AIM OF THE EXERCISE: Go through the records and show each line where the word "using" occurs.

SUPPLIED ENTRIES:
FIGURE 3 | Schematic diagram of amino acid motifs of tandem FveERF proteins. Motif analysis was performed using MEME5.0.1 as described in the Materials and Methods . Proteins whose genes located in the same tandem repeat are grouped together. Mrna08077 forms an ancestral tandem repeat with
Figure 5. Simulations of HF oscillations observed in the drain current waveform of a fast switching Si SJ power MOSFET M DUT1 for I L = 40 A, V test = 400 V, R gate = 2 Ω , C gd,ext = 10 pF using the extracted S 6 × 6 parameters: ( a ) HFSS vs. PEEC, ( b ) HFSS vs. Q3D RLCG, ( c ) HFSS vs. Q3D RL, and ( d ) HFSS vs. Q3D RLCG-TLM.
---
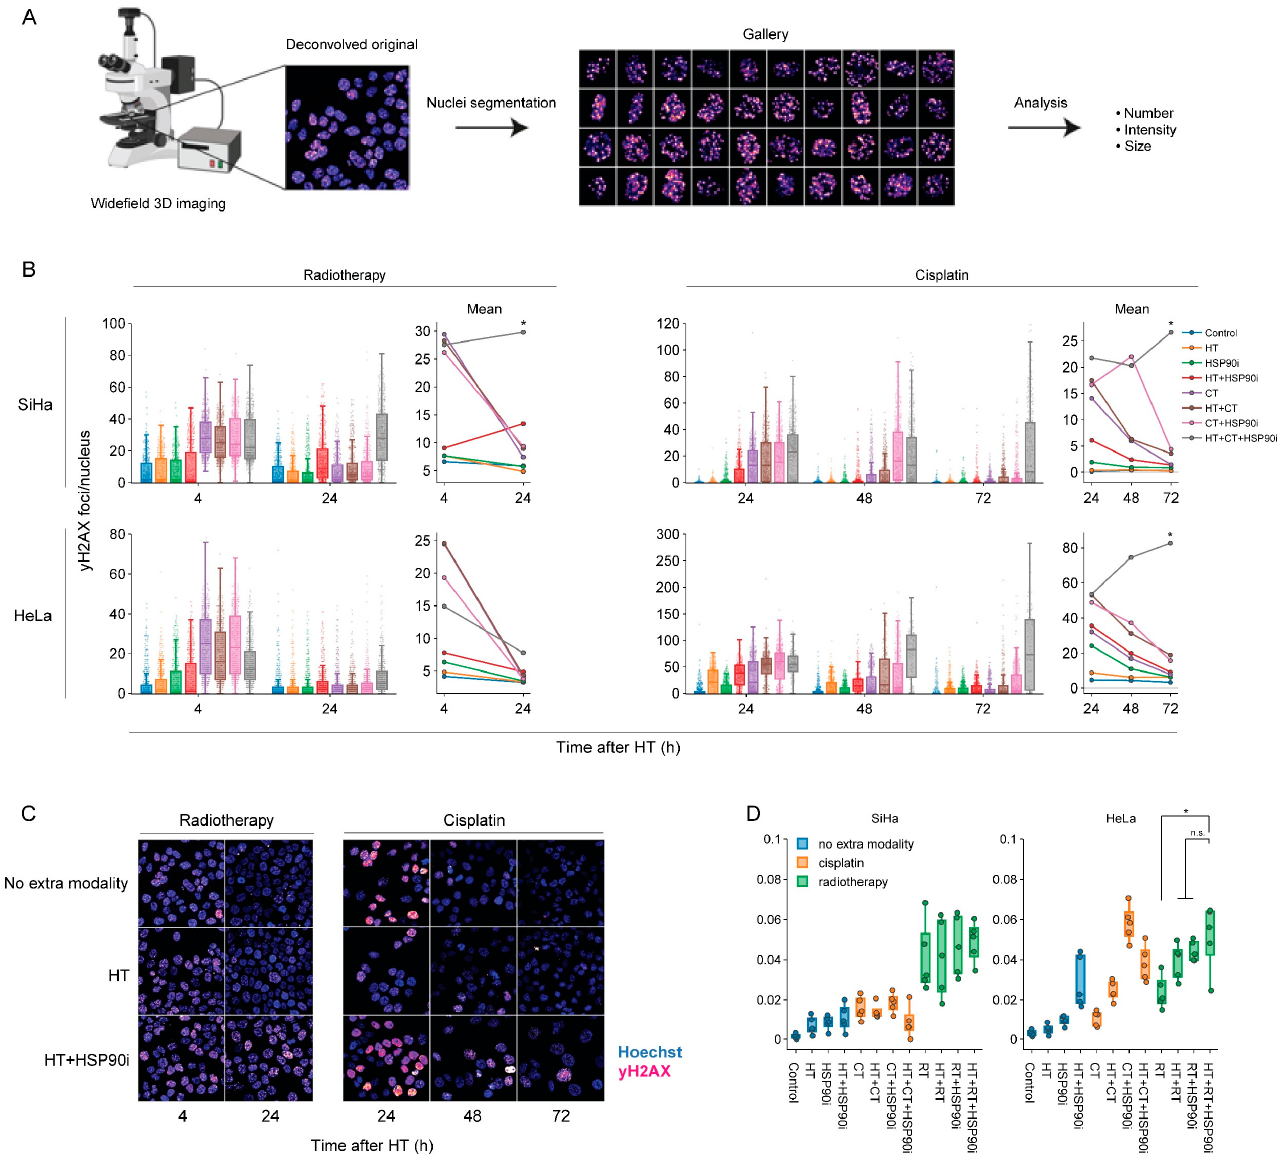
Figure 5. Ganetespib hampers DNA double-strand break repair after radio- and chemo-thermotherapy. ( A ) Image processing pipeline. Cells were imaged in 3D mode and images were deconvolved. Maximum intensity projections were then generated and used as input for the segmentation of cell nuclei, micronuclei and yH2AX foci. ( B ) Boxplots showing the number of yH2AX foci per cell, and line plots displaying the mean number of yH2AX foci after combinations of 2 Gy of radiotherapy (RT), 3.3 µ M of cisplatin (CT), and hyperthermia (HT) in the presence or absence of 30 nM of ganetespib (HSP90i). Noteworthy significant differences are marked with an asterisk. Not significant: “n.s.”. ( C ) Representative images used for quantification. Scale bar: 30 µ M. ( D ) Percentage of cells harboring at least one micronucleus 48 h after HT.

EXPECTED OUTPUT:
FIGURE 3 | Schematic diagram of amino acid motifs of tandem FveERF proteins. Motif analysis was performed using MEME5.0.1 as described in the Materials and Methods . Proteins whose genes located in the same tandem repeat are grouped together. Mrna08077 forms an ancestral tandem repeat with
Figure 5. Simulations of HF oscillations observed in the drain current waveform of a fast switching Si SJ power MOSFET M DUT1 for I L = 40 A, V test = 400 V, R gate = 2 Ω , C gd,ext = 10 pF using the extracted S 6 × 6 parameters: ( a ) HFSS vs. PEEC, ( b ) HFSS vs. Q3D RLCG, ( c ) HFSS vs. Q3D RL, and ( d ) HFSS vs. Q3D RLCG-TLM.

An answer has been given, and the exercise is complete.